* _Work to be completed_
Reproduce the listing below word for word.
[Opening Information shown section]
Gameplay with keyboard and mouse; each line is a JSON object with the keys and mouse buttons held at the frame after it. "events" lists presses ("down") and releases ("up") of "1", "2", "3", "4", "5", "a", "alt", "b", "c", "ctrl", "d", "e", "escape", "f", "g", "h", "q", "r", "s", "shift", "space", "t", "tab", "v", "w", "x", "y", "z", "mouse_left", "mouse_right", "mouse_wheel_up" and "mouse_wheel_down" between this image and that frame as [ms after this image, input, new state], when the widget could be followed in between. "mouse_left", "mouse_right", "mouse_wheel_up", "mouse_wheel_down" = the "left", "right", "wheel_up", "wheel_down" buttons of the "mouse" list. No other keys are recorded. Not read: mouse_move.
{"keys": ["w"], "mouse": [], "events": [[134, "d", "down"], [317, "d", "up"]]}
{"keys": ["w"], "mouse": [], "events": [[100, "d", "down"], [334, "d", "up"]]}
[Closing Information shown section]
* _Answer section_
Gameplay with keyboard and mouse; each line is a JSON object with the keys and mouse buttons held at the frame after it. "events" lists presses ("down") and releases ("up") of "1", "2", "3", "4", "5", "a", "alt", "b", "c", "ctrl", "d", "e", "escape", "f", "g", "h", "q", "r", "s", "shift", "space", "t", "tab", "v", "w", "x", "y", "z", "mouse_left", "mouse_right", "mouse_wheel_up" and "mouse_wheel_down" between this image and that frame as [ms after this image, input, new state], when the widget could be followed in between. "mouse_left", "mouse_right", "mouse_wheel_up", "mouse_wheel_down" = the "left", "right", "wheel_up", "wheel_down" buttons of the "mouse" list. No other keys are recorded. Not read: mouse_move.
{"keys": ["w"], "mouse": [], "events": [[134, "d", "down"], [317, "d", "up"]]}
{"keys": ["w"], "mouse": [], "events": [[100, "d", "down"], [334, "d", "up"]]}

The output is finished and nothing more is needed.